As far as my life goes, I won't lie this week was HARD. Hno Jorge...our investigator preparing for baptism moved to Tarapoto and won't be back until June. We're pretty sad about it but that's life in the work of the Lord. He's still SUPER excited and will be baptized when he gets home in June, but everything happens for a reason. His niece Cristal is still going hard coming to church every week and doing her personal progress and we will se what happens with her. Honestly, being in your last change is HARD, I wouldn't wish it on my worst enemy. I am trying to keep going and finish strong and for that my companion and I are fasting. I WILL CONQUER THIS and come out strong. That's all, the gospel is true and I feel it every day in my life.
''Therefore I will look unto the Lord; I will wait for the God of my salvation: my God will hear me.

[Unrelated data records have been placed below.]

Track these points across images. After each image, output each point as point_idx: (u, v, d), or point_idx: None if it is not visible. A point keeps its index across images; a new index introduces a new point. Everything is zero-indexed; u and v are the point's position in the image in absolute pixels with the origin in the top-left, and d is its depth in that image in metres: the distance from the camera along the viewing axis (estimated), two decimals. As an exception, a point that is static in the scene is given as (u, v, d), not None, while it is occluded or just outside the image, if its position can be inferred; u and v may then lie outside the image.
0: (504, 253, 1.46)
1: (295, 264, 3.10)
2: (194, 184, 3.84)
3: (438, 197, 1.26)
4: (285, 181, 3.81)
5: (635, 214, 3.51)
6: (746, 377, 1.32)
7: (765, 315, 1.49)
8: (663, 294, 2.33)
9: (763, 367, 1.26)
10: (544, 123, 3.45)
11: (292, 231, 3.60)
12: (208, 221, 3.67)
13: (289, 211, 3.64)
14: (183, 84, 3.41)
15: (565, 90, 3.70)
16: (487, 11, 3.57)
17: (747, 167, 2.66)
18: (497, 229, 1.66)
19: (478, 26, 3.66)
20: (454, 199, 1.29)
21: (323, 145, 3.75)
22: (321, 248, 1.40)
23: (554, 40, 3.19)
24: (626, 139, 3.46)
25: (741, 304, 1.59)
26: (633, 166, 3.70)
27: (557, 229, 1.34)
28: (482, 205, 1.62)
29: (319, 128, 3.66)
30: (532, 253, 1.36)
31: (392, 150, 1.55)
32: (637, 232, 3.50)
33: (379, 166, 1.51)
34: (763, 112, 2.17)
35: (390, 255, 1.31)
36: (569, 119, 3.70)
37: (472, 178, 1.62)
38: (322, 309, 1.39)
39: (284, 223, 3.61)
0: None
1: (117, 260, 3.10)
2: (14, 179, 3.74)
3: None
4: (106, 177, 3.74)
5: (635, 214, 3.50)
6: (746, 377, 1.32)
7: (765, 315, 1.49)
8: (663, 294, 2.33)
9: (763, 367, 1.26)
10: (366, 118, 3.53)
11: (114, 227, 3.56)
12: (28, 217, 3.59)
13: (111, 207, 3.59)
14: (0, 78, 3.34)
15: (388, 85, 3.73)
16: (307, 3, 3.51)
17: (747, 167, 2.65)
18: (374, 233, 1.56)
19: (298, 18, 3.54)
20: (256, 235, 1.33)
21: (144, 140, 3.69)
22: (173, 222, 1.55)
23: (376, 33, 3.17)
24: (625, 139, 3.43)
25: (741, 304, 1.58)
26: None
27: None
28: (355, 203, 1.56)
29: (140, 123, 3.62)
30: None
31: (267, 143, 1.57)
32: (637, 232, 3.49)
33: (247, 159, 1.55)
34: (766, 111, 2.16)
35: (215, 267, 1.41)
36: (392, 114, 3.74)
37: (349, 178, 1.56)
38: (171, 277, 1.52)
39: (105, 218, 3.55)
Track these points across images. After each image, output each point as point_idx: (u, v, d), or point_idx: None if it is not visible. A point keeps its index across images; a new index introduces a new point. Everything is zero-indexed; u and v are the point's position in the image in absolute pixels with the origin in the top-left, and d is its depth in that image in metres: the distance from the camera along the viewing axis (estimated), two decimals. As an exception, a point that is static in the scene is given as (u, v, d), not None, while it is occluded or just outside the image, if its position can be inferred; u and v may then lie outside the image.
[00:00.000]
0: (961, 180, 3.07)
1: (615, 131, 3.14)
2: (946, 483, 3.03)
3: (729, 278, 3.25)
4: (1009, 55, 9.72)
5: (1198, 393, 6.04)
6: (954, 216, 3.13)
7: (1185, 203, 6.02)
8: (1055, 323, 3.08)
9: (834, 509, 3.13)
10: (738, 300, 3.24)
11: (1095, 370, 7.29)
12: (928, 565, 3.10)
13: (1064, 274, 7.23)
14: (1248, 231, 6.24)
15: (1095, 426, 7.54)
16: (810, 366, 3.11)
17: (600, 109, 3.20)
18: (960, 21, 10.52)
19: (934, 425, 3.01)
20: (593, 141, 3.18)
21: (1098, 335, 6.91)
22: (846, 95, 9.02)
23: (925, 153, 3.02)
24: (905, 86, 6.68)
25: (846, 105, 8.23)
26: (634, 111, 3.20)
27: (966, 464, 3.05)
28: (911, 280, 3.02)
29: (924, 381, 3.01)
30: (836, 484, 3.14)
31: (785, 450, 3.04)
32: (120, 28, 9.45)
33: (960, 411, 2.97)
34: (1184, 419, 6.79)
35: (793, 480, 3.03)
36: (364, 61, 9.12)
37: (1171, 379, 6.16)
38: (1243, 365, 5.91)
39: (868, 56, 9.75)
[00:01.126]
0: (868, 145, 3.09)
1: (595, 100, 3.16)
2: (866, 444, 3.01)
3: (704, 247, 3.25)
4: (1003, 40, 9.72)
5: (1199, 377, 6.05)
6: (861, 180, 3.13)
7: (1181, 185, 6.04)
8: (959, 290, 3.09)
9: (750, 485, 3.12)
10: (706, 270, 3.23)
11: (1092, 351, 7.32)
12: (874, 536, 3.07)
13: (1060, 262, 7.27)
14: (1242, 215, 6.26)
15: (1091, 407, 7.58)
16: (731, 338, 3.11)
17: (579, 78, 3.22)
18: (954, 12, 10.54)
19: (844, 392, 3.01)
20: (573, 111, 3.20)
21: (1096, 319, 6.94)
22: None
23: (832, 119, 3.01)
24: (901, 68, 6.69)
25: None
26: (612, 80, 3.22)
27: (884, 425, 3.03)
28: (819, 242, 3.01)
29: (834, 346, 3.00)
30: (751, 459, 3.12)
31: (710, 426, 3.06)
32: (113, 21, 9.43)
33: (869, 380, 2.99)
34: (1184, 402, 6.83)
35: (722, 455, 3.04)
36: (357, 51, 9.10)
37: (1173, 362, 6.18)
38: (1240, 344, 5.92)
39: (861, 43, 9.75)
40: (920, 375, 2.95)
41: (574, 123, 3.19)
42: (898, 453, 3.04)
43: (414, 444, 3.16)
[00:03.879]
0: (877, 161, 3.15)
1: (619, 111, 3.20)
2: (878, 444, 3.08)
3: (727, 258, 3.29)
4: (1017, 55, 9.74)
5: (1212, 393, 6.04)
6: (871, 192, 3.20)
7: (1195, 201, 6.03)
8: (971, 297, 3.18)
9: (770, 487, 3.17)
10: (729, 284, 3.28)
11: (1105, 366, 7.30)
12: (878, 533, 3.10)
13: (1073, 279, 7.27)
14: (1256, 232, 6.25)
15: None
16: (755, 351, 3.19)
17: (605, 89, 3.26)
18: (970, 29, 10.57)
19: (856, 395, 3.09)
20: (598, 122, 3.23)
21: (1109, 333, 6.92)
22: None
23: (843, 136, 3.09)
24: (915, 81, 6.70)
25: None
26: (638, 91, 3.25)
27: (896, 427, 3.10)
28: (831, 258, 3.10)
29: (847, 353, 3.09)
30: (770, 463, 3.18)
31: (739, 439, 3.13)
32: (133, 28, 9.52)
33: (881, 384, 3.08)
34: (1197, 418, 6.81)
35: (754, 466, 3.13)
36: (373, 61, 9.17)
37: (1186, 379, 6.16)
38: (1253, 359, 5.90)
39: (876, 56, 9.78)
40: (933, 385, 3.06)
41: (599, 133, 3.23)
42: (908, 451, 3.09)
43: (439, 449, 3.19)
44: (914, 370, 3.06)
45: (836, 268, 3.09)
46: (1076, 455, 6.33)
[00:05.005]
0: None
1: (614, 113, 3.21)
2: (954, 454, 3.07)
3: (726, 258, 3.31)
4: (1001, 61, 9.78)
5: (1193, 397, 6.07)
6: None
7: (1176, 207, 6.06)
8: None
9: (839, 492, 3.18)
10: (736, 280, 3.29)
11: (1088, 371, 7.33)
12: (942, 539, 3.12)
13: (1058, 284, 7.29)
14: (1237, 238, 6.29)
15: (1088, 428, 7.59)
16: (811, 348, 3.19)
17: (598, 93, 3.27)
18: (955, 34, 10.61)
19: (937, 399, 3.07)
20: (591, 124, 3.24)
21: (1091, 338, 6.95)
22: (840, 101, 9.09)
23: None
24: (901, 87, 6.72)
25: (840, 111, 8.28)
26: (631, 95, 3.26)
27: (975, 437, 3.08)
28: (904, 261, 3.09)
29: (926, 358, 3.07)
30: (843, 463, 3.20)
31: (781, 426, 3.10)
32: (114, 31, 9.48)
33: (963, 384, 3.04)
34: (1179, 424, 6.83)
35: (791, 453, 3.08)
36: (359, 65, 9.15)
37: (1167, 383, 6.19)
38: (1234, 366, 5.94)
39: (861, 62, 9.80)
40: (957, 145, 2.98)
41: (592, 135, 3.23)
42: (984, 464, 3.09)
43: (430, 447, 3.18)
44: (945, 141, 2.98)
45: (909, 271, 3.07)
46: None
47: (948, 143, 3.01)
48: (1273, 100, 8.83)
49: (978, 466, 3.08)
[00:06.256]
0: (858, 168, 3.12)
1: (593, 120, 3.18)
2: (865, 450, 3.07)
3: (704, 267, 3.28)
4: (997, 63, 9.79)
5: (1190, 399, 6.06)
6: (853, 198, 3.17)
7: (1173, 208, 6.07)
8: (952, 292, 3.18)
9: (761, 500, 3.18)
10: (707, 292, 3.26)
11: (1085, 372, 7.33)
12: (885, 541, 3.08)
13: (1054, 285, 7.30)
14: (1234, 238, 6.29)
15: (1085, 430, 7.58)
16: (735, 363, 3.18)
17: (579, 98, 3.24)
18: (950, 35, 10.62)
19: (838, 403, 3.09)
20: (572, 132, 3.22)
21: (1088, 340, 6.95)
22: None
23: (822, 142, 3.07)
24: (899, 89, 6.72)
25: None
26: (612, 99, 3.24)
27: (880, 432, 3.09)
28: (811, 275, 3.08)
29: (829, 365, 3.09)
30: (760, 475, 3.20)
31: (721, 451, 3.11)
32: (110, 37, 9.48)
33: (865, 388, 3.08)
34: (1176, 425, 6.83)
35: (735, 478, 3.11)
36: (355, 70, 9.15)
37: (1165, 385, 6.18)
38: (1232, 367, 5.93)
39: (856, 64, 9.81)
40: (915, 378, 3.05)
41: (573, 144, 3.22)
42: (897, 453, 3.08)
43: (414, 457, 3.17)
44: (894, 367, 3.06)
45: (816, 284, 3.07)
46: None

Rejoice not against me, O mine enemy: when I fall, I shall arise; when I sit in darkness, the Lord shall be a light unto me.''
Micah 7:7-8
I love you all,
Hermana Benyo
Photos
1. Us and Hno Jorge before he left for Tarapoto :(
2. Hermana Jackson and I challenging the Escaleras de Satanas for our morning workout, View from the top!
3. Airport in Tarapoto with Hermana Tuckett and Hermana Child
4. Me and my ex comp Hna Lozano at consejo de lideres!!
5. At the airport in Iquitos headed back to San Martin!!